I just received an email alert from ACLU regarding this issue I want to share in this discussion:
https://www.aclum.org/en/news/aclu-public-meetings-can-be-efficient-orderly-and-open-public-comment-after-sjc-free-speech
Thank you Dan.
It has become quite a worry to me that we have some elected officials, making decisions impacting the lives of every Amherst citizen, who seem to be without the knowledge, training, experience or objectivity to be doing what is truly in our best interests.

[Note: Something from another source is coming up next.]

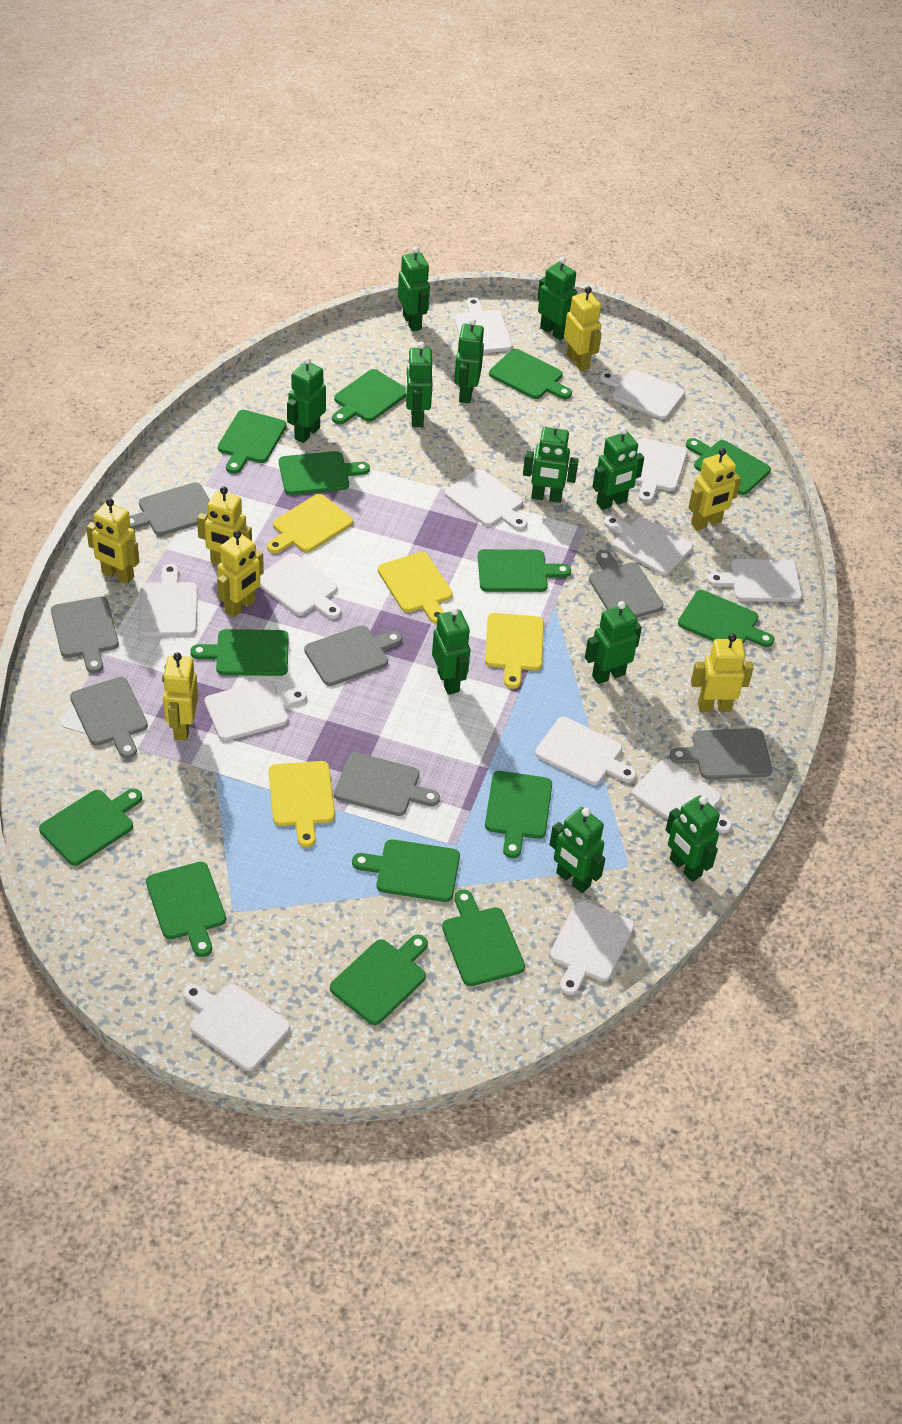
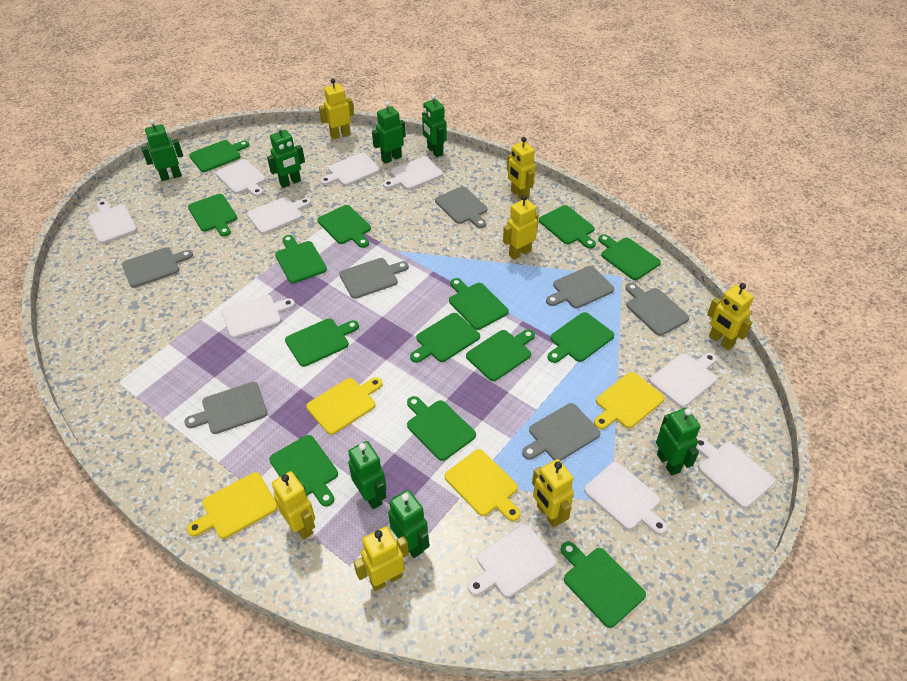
green robot: 11 -> 7
white cutting board: 13 -> 10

The recent proposal to limit public comment, in part due to a concern about marauders en-mass from Florida spewing vile, is not only (whaaat?) undemocratic but apparently illegal.
James Murphy
The argument in favor of curtailing public comment is specious at best, and chilling at worst. In the Southborough case, it was a town resident who provoked the ire of the town’s selectboard with her admittedly inartful, yet still lawful, critical comments. It was not a large group of out-of-town, nor out-of-state residents. While I have seen large groups of individuals who have addressed the Amherst Selectboard, they have almost always been residents or employees, such as the firefighters, and they have come before the board to express things that the Selectboard would have preferred not to hear. This rule change appears to have little to do with time management or efficiency, and the fear that out-of-town or out-of-state commentators will suddenly appear to hold councilors hostage into the wee hours of the night seems invented after the fact. It appears designed to curtail or eliminate criticism that councilors would prefer not to hear. Amherst residents were promised increased opportunities to make their voice heard after the demise of Town Meeting. Caveat emptor.